→ TEXT PROVIDED:

******

My historical essay Defanging the Beast: Mennonite Responses to John Howard Yoder’s Sexual Abuse, published in 2015, interrogates how three institutions – Associated Mennonite Biblical Seminary (AMBS), Elkhart, Indiana, Prairie Street Mennonite Church in Elkhart, and IMMC – responded to reports of Yoder’s sexual harassment and abuse of women, which dated back at least to the mid-1970s.5 In 1973, Yoder ended a term as president of Goshen Biblical Seminary in Elkhart. He continued his dual appointments as a faculty member at the seminary and at the nearby University of Notre Dame. More than a decade later, in 1984, Goshen Biblical Seminary administrators and board members forced Yoder’s resignation. In secret severance agreements, they promised not to publicize the reasons for his departure. After leaving the seminary, Yoder, already tenured at Notre Dame, taught there full-time and continued to publish widely in Christian theology and ethics.

But as Goshen College president Vic Stoltzfus would observe, by the beginning of the next decade, JHY is in trouble with most Mennonite institutions.6 Because of Yoder’s history of sexually abusive behavior on the AMBS campus, in private homes and apartments, and at conferences across the United States and internationally, he was no longer being invited to speak in many Mennonite settings. Yoder’s status – an ordained church leader who was unwelcome in locales ranging from his alma mater, Goshen (Indiana) College, to Mennonite Central Committee-sponsored meetings – was not stated policy, but rather an unspoken, unpublicized and inconsistent practice. Mennonite agencies hoping to draw the renowned scholar to their events sometimes did so, discounting rumors of Yoder’s sexual misdeeds at the seminary, or finding that substantiating reports of his wrongdoing seemed impossible, given AMBS leaders’ unwillingness to release details about his employment record.

At three Mennonite colleges – Goshen College in the mid-1980s, Bethel College in 1992 and Eastern Mennonite University (EMU) in 1997 – grassroots concern about Yoder’s history prompted administrators to address whether or not to welcome him as a visiting speaker. In each case, this led to campus controversies. In one instance, at Bethel College in North Newton, Kansas, fallout included widespread publicity, as religious and secular news services reported that Yoder faced accusations of sexual abuse.

******

→ WHAT IS NEEDED:
According to the excerpt on Mennonite responses to John Howard Yoder, in what year did Goshen Biblical Seminary administrators and board members force his resignation? The entries that follow are not needed for anything here.

******

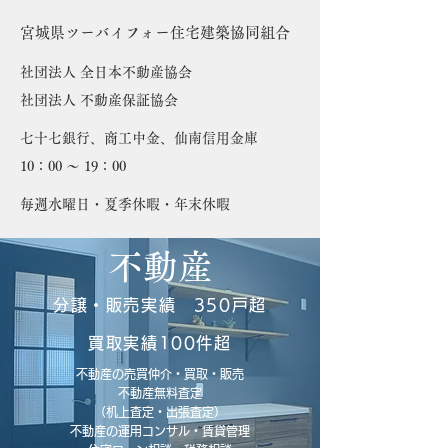
​宮城県ツーバイフォー住宅建築協同組合
社団法人 全日本不動産協会
社団法人 不動産保証協会
七十七銀行、商工中金、仙南信用金庫
10：00 ～ 19：00
毎週水曜日・夏季休暇・年末休暇
不動産
分譲・販売実績 350戸超
買取実績100件超
不動産の売買仲介・買取・販売
不動産無料査定
（机上査定・出張査定）
不動産の運用コンサル・賃貸管理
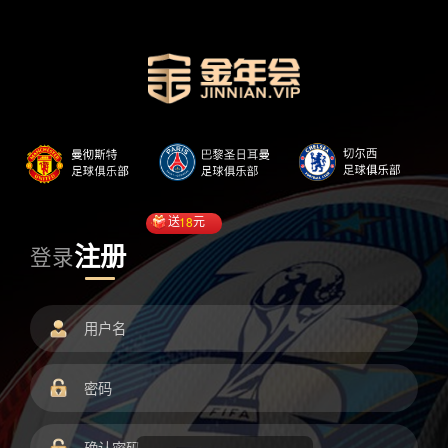
送
18
元
注册
登录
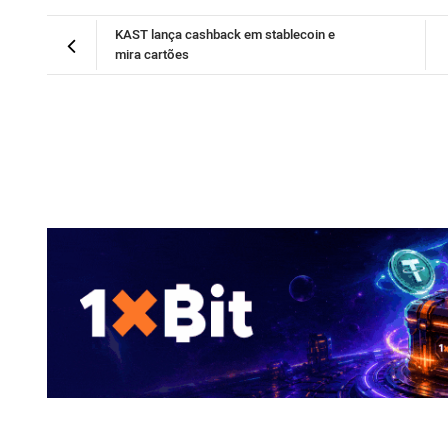
KAST lança cashback em stablecoin e
mira cartões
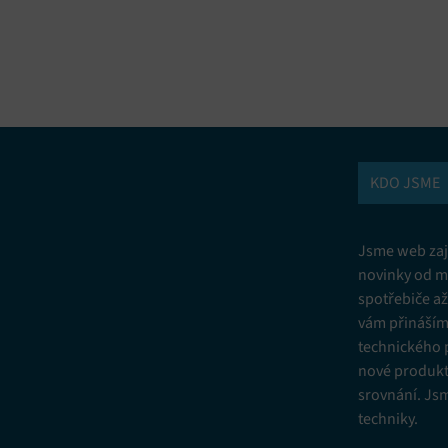
vání a kombinování údajů z jiných zdrojů údajů, Propojení různých
í, Identifikace zařízení na základě automaticky přenášených informací.
ní bezpečnosti, předcházení a zjišťování podvodů a odstraňování chyb,
vání a zobrazování reklamy a obsahu, Ukládání a sdělování voleb
Vžd
 osobních údajů.
KDO JSME
Jsme web zají
novinky od m
spotřebiče a
vám přinášíme
technického 
nové produkt
srovnání. Js
techniky.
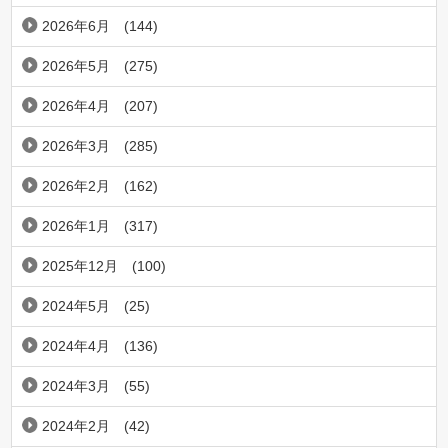
2026年6月
(144)
2026年5月
(275)
2026年4月
(207)
2026年3月
(285)
2026年2月
(162)
2026年1月
(317)
2025年12月
(100)
2024年5月
(25)
2024年4月
(136)
2024年3月
(55)
2024年2月
(42)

******

→ ANSWER BELOW:
1984